Он был возбужден, неспокоен, смуглый, худой, выступающие надбровья, черные как смола кустистые брови, дяденька еще «при силе», как говорят у нас, а глаза… Они пели, играли, ликовали и смущались этим и вновь устремлялись к тебе и словно бы просили, уговаривали: да поговори же ты со мной…

Но, как принято издавна незыблемыми правилами крестьянской вежливости, осведомился он поначалу обо мне. Куда путь держу и, если не секрет, по какой специальности работаю. Я ответил, что еду на Кубань к родным. Работаю в Москве, в университете.
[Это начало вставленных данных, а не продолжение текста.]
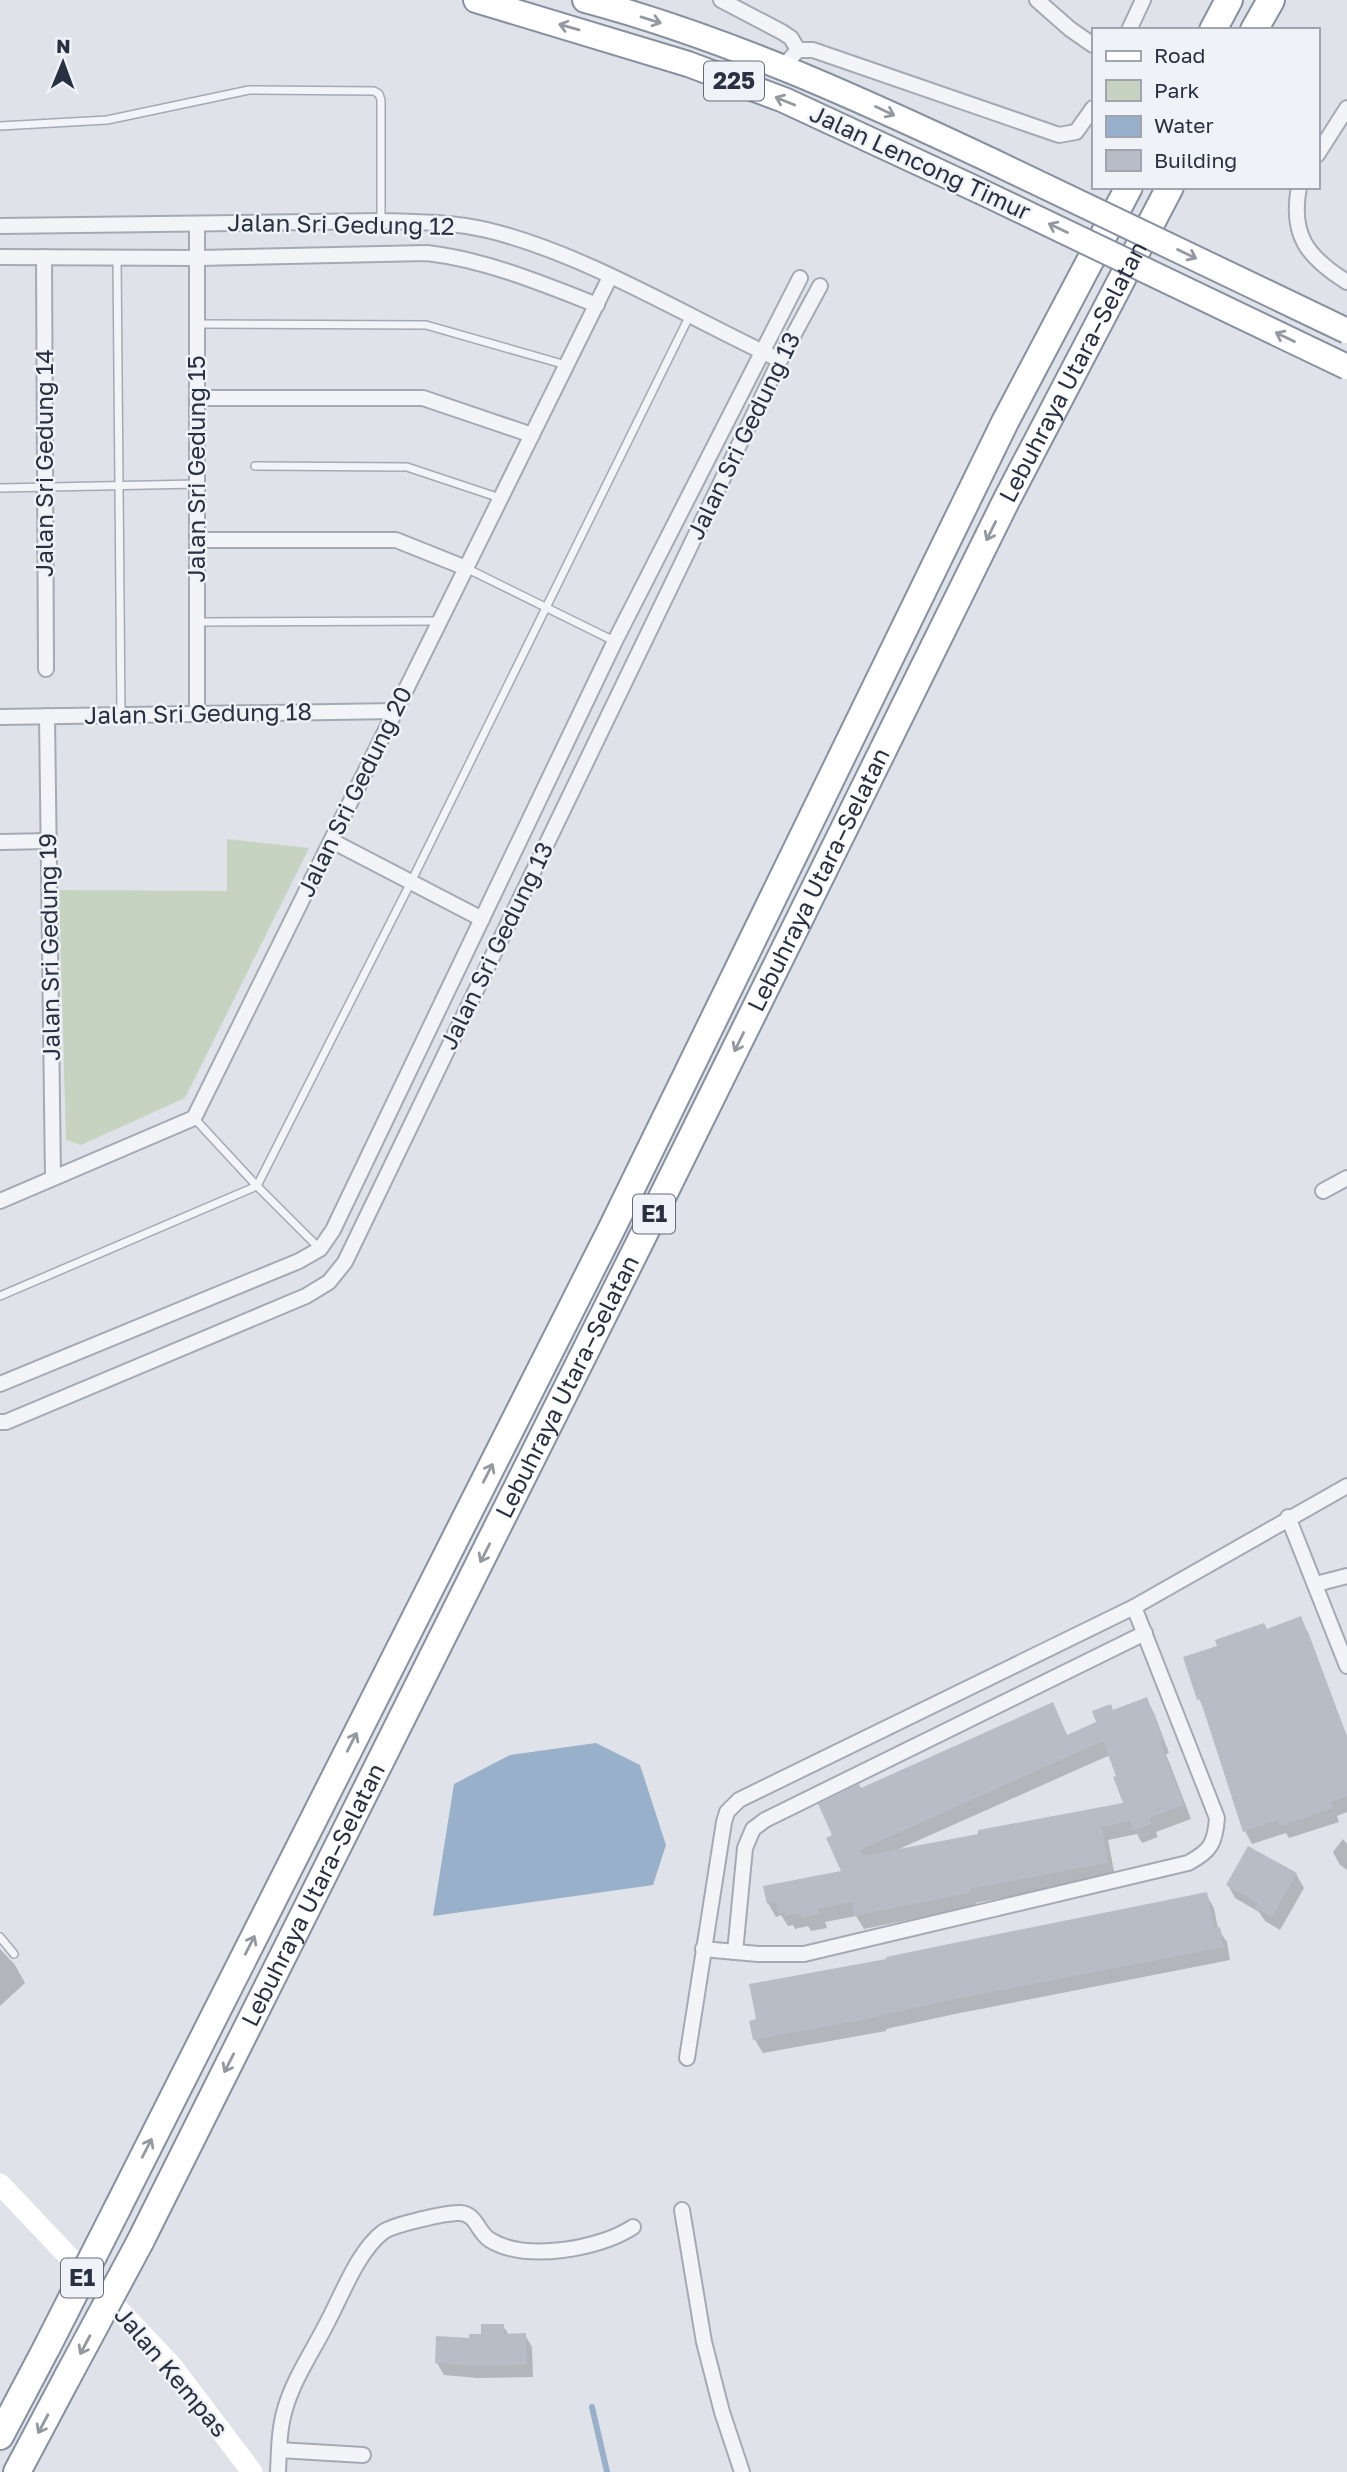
<svg xmlns="http://www.w3.org/2000/svg" width="1347" height="2472" viewBox="0 0 1347 2472" font-family="'Golos Text',sans-serif">
<style>
.green{fill:#c5d3c0}
.water{fill:#99b0ca}
.shadow{fill:#0003;fill-rule:evenodd}
.lines{fill:none;stroke-linecap:round;stroke-linejoin:round}
.stream{stroke:#99b0ca;stroke-width:6}
.building{fill:#b7bcc6;fill-rule:evenodd}
.service-casing{stroke:#a4aab3;stroke-width:10}
.minor-casing{stroke:#a4aab3;stroke-width:18}
.trunk-casing{stroke:#8690a0;stroke-width:28}
.motorway-casing{stroke:#8690a0;stroke-width:30}
.service{stroke:#f2f4f7;stroke-width:7}
.minor{stroke:#f2f4f7;stroke-width:14}
.secondary{stroke:#fff;stroke-width:21}
.trunk{stroke:#fff;stroke-width:24}
.motorway{stroke:#fff;stroke-width:26}
.trunk-bridge-casing{stroke:#8690a0;stroke-width:28;stroke-linecap:butt}
.motorway-bridge-casing{stroke:#8690a0;stroke-width:30;stroke-linecap:butt}
.trunk-bridge{stroke:#fff;stroke-width:24}
.motorway-bridge{stroke:#fff;stroke-width:26}
.oneway{stroke:#9498a0}
.labels{text-anchor:middle;stroke-width:5;stroke-linejoin:round;paint-order:stroke}
.shield{fill:#eff2f6;stroke:#646a77;stroke-width:2}
.shield-label{font-size:23px;font-weight:bold;fill:#283041}
.street-label{font-size:24px;fill:#283041;stroke:#eff2f6}
</style>
<rect width="100%" height="100%" fill="#dfe3e9"/>
<!-- green -->
<polygon class="green" points="227,839 309,848 185,1098 81,1145 66,1140 59,890 227,891"/>
<!-- water -->
<polygon class="water" points="596,1743 640,1765 666,1845 653,1885 433,1916 454,1784 510,1755"/>
<!-- shadow -->
<g class="shadow">
<polygon points="1300,1619 1308,1632 1347,1737 1347,1812 1337,1816 1339,1822 1289,1838 1286,1833 1252,1844 1245,1831 1205,1710 1199,1699 1267,1631"/>
<path d="M1146 1699 1154 1713 1169 1753 1166 1754 1191 1819 1156 1832 1158 1837 1142 1843 1137 1834 1108 1840 1115 1876 976 1903 977 1906 864 1929 856 1916 825 1922 827 1928 811 1931 808 1926 795 1929 793 1925 788 1926 781 1915 776 1917 768 1903 844 1872 834 1836 860 1790 1052 1704 1068 1737 1098 1722 1113 1712ZM1110 1755 1125 1804 899 1851V1849Z"/>
<polygon points="1343,1839 1347,1844 1347,1870 1340,1865 1333,1852"/>
<polygon points="1296,1874 1304,1888 1280,1930 1265,1921 1259,1912 1235,1898 1228,1885"/>
<polygon points="1206,1894 1214,1908 1218,1929 1227,1942 1230,1960 955,2014 886,2029 886,2031 763,2053 755,2040 751,2022 888,1960"/>
<polygon points="0,1949 15,1965 25,1983 0,2006"/>
<polygon points="503,2326 509,2335 525,2335 532,2347 533,2377 477,2378 444,2375 437,2363 471,2340"/>
</g>
<g class="lines">
<!-- stream -->
<polyline class="stream" points="592,2407 607,2472"/>
</g>
<!-- building -->
<g class="building">
<polygon points="1301,1616 1347,1736 1347,1796 1331,1802 1333,1808 1305,1818 1280,1826 1278,1820 1243,1832 1200,1699 1197,1700 1183,1657 1217,1646 1215,1640 1264,1623 1267,1629"/>
<path d="M1147 1697 1163 1740 1160 1741 1184 1805 1150 1818 1152 1824 1133 1831 1130 1821 1102 1827 1108 1863 970 1889V1893L854 1916 852 1902 819 1909 820 1914 801 1918 800 1913 785 1916V1912L778 1914 776 1902 767 1904 763 1886 841 1871 826 1838 832 1835 818 1804 859 1784 861 1788 1053 1702 1067 1735 1096 1722 1092 1711 1111 1704 1113 1710ZM1103 1741 1116 1776 1113 1777 1123 1803 978 1830V1834L862 1856 860 1850Z"/>
<polygon points="1248,1846 1297,1873 1272,1917 1255,1908 1258,1903 1226,1885"/>
<polygon points="1207,1892 1214,1928 1220,1927 1224,1947 946,2001 879,2016 879,2017 753,2040 749,2021 756,2019 749,1984 886,1959 886,1957 954,1943"/>
<polygon points="481,2324 504,2324 504,2334 526,2333 527,2365 470,2366 435,2363 436,2336 469,2338 469,2334 481,2334"/>
</g>
<g class="lines">
<defs>
<g id="service">
<polyline points="0,126 107,120 249,90 374,91 379,94 381,100 381,221"/>
<polyline points="117,258 121,715"/>
<polyline points="197,324 426,325 566,365"/>
<polyline points="255,466 407,467 500,498"/>
<polyline points="0,488 197,484"/>
<polyline points="466,568 614,641"/>
<polyline points="197,622 440,621"/>
<polyline points="194,1118 257,1186 320,1249"/>
<polyline points="0,1296 257,1186 411,882 689,317"/>
<polyline points="0,1937 14,1954"/>
</g>
<g id="minor">
<polyline points="721,0 782,32 791,38 798,50"/>
<polyline points="1037,0 1070,29 1093,45"/>
<polyline points="1129,30 1143,0"/>
<polyline points="782,68 798,50 813,50 1059,135 1076,132 1093,108"/>
<polyline points="1317,155 1347,108"/>
<path d="M1299 187C1290 235 1307 257 1347 282"/>
<path d="M0 226 381 221C417 222 453 222 487 230 586 254 687 317 780 360"/>
<path d="M0 257 197 258 427 253C486 260 541 283 597 305"/>
<polyline points="44,257 46,669"/>
<polyline points="197,398 423,398 532,435"/>
<polyline points="197,540 396,540 466,568"/>
<polyline points="197,714 197,224"/>
<polyline points="47,716 53,1178"/>
<polyline points="0,717 396,711"/>
<polyline points="332,841 482,919"/>
<polyline points="0,842 49,841"/>
<polyline points="1323,1191 1347,1178"/>
<polyline points="0,1201 194,1118 610,277"/>
<polyline points="0,1384 299,1261 320,1249 333,1230 615,641 800,278"/>
<polyline points="0,1422 6,1422 306,1296 329,1282 345,1262 780,360 820,286"/>
<polyline points="1288,1517 1347,1666"/>
<polyline points="1316,1584 1347,1576"/>
<path d="M703 1949 758 1954H804L1188 1863C1211 1851 1215 1843 1217 1818L1134 1607"/>
<polyline points="735,1952 745,1848 753,1829 765,1820 1145,1633"/>
<polyline points="687,2058 724,1822 727,1812 739,1800 1134,1607 1347,1486"/>
<polyline points="682,2210 704,2342 722,2412 742,2472"/>
<polyline points="279,2450 363,2455"/>
<path d="M278 2472C279 2451 279 2429 285 2409 294 2378 313 2351 327 2323 342 2295 358 2251 383 2232 393 2225 447 2212 460 2213 477 2214 477 2232 490 2240 526 2262 600 2249 633 2227"/>
</g>
<g id="trunk">
<polyline points="476,0 688,64 784,100 980,191"/>
<path d="M585 0C727 38 860 99 992 161"/>
</g>
<g id="motorway">
<polyline points="1213,30 1229,0"/>
<polyline points="1254,30 1271,0"/>
<polyline points="117,2209 613,1226 1005,422 1129,187"/>
<path id="s1" d="M140 2242 640 1242 1007 499 1170 187"/>
<polyline points="0,2436 47,2347"/>
<polyline points="17,2472 68,2376"/>
</g>
</defs>
<!-- service casing -->
<use href="#service" class="service-casing"/>
<!-- minor casing -->
<use href="#minor" class="minor-casing"/>
<!-- trunk casing -->
<use href="#trunk" class="trunk-casing"/>
<!-- motorway casing -->
<use href="#motorway" class="motorway-casing"/>
<!-- service -->
<use href="#service" class="service"/>
<!-- minor -->
<use href="#minor" class="minor"/>
<!-- secondary -->
<polyline class="secondary" points="0,2184 172,2366 252,2472"/>
<!-- trunk -->
<use href="#trunk" class="trunk"/>
<!-- motorway -->
<use href="#motorway" class="motorway"/>
<defs>
<g id="trunk-bridge">
<polyline points="992,161 1347,331"/>
<polyline points="980,191 1347,367"/>
</g>
<g id="motorway-bridge">
<polyline points="47,2347 117,2209"/>
<polyline points="68,2376 140,2242"/>
</g>
</defs>
<!-- trunk-bridge casing -->
<use href="#trunk-bridge" class="trunk-bridge-casing"/>
<!-- motorway-bridge casing -->
<use href="#motorway-bridge" class="motorway-bridge-casing"/>
<!-- trunk-bridge -->
<use href="#trunk-bridge" class="trunk-bridge"/>
<!-- motorway-bridge -->
<use href="#motorway-bridge" class="motorway-bridge"/>
</g>
<!-- one-way arrows -->
<defs><path id="oneway-shaft" d="M-6 0H5M1.5-3L5.5 0L1.5 3" fill="none" stroke-width="1.6" stroke-linecap="round" stroke-linejoin="round" transform="scale(1.75)"/></defs>
<g class="oneway">
<use href="#oneway-shaft" transform="translate(651 20) rotate(17)"/>
<use href="#oneway-shaft" transform="translate(569 27) rotate(-164)"/>
<use href="#oneway-shaft" transform="translate(785 101) rotate(-158)"/>
<use href="#oneway-shaft" transform="translate(885 111) rotate(25)"/>
<use href="#oneway-shaft" transform="translate(1058 228) rotate(-154)"/>
<use href="#oneway-shaft" transform="translate(1187 254) rotate(26)"/>
<use href="#oneway-shaft" transform="translate(1285 337) rotate(-154)"/>
<use href="#oneway-shaft" transform="translate(991 531) rotate(116)"/>
<use href="#oneway-shaft" transform="translate(739 1042) rotate(116)"/>
<use href="#oneway-shaft" transform="translate(488 1473) rotate(-63)"/>
<use href="#oneway-shaft" transform="translate(485 1553) rotate(117)"/>
<use href="#oneway-shaft" transform="translate(352 1742) rotate(-63)"/>
<use href="#oneway-shaft" transform="translate(250 1945) rotate(-63)"/>
<use href="#oneway-shaft" transform="translate(229 2063) rotate(117)"/>
<use href="#oneway-shaft" transform="translate(147 2148) rotate(-63)"/>
<use href="#oneway-shaft" transform="translate(85 2345) rotate(118)"/>
<use href="#oneway-shaft" transform="translate(43 2424) rotate(118)"/>
</g>
<g class="labels">
<!-- shield labels -->
<g class="shield">
<rect x="704" y="61.5" width="60" height="39" rx="5"/>
<rect x="633" y="1194.5" width="42" height="39" rx="5"/>
<rect x="61" y="2258.5" width="42" height="39" rx="5"/>
</g>
<g class="shield-label">
<text x="734" y="89">225</text>
<text x="654" y="1222">E1</text>
<text x="82" y="2286">E1</text>
</g>
<!-- street labels -->
<g class="street-label">
<text transform="translate(920 163) rotate(25)" y="8">Jalan Lencong Timur</text>
<text transform="translate(341 225) rotate(1)" y="8">Jalan Sri Gedung 12</text>
<text dy="8" stroke="none"><textPath href="#s1" startOffset="2090">Lebuhraya Utara–Selatan</textPath></text>
<text transform="translate(744 436) rotate(-64)" y="8">Jalan Sri Gedung 13</text>
<text transform="translate(45 463) rotate(-90)" y="8">Jalan Sri Gedung 14</text>
<text transform="translate(197 469) rotate(-90)" y="8">Jalan Sri Gedung 15</text>
<text transform="translate(198 714) rotate(-1)" y="8">Jalan Sri Gedung 18</text>
<text transform="translate(355 792) rotate(-64)" y="8">Jalan Sri Gedung 20</text>
<text dy="8" stroke="none"><textPath href="#s1" startOffset="1522">Lebuhraya Utara–Selatan</textPath></text>
<text transform="translate(497 946) rotate(-64)" y="8">Jalan Sri Gedung 13</text>
<text transform="translate(50 947) rotate(-91)" y="8">Jalan Sri Gedung 19</text>
<text dy="8" stroke="none"><textPath href="#s1" startOffset="956">Lebuhraya Utara–Selatan</textPath></text>
<text dy="8" stroke="none"><textPath href="#s1" startOffset="388">Lebuhraya Utara–Selatan</textPath></text>
<text transform="translate(171 2372) rotate(50)" y="8">Jalan Kempas</text>
</g>
</g>
<!-- legend -->
<rect x="1092" y="28" width="228" height="161" fill="#eff2f6" stroke="#9fa4ae" stroke-width="2"/>
<rect x="1106" y="51" width="35" height="10" fill="#ffffff" stroke="#9fa4ae" stroke-width="2"/>
<text x="1154" y="63" font-size="21" fill="#283041">Road</text>
<rect x="1106" y="80" width="35" height="21" fill="#c5d3c0" stroke="#9fa4ae" stroke-width="2"/>
<text x="1154" y="98" font-size="21" fill="#283041">Park</text>
<rect x="1106" y="116" width="35" height="21" fill="#99b0ca" stroke="#9fa4ae" stroke-width="2"/>
<text x="1154" y="133" font-size="21" fill="#283041">Water</text>
<rect x="1106" y="150" width="35" height="21" fill="#b7bcc6" stroke="#9fa4ae" stroke-width="2"/>
<text x="1154" y="168" font-size="21" fill="#283041">Building</text>
<!-- north arrow -->
<g transform="translate(63 63) rotate(1)" stroke="#eff2f6" stroke-width="5" paint-order="stroke">
<path d="M0-5L12 26L0 18L-12 26Z" fill="#283041"/>
<text y="-10" font-size="19" font-weight="bold" text-anchor="middle" fill="#283041">N</text>
</g>
</svg>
Преподаю литературу.

— Важкый ваш хлиб, — посочувствовал простодушно. — Молодежь в люди выводить…

Поинтересовался, дали ли мне «казенную квартиру».

— А це ж, мабудь, ваши жинка и сыночек?.. — спросил доброжелательно.

Я подтвердил, что верно, едут со мной жена и сын. Только после этого он посчитал возможным представиться:

— Опанас Иванович.

Я в свою очередь назвал себя, жену, сына.

Опанас Иванович, чтобы пожать мне руку, неловко перекинул пиджак с правой руки на левую. На отвороте его новенького серого пиджака неожиданно блеснула Золотая Звезда и под ней орден Ленина.

Я тут же и спросил его об этой награде.

— Ото ж то и оно, шо награда, та як бы ж вы знали, яка награда, — обрадовался Опанас Иванович.

И начал рассказывать:

— Вернулся я с войны в сорок пятом, в конце. Село наше разбитое було, жинка из саману злипыла мазаночку, так и жили. Прийнявся я за хозяйство, вы знаете, мабудь, яке життя у нас, колхозников, було после войны: и голодали, и пухли, и на себе боронили… Но я до работы справный, та и огородом держались. А потом и в колхозе стали выдавать на трудодни и пшеничку и гроши. Полегшало.

И от було диты меня спрашивают, у меня дочка и двое сынов: а де ж ваши награды, тату? Воевали, воевали, а наград никаких нема. Верно, говорю, воевал, а награды нема. Ходят десь мои награды, шуткую, нияк меня не найдут. А воно ж як було: из госпиталя в запасной полк, из полка на передовую, прямо в бой, из боя через день-два снова в госпиталь удостоився. Ось який перпетуум-мобиле у меня получався. Последний раз под самым Берлином угостили меня фашисты. Под самый праздник попало, под Первое мая.

Военком, як я вернулся, заполнял на меня награду. «Отечественную войну» обещал, говорив, как же так, всю войну провоевал, три тяжелых ранения и легких сколько, должна выйти мне награда… Та, видно, десь застряла, до меня знов не дошла.

А в этом году, заметь, под Первое мая, вызывают меня в область, до самого военкома. Ничего, приятный такой полковник, поставил меня по стойке «смирно», сам так же стал и говорит, так и так, «еще в 1943 году вы удостоены звания Героя Советского Союза с вручением вам ордена Ленина и Золотой Звезды».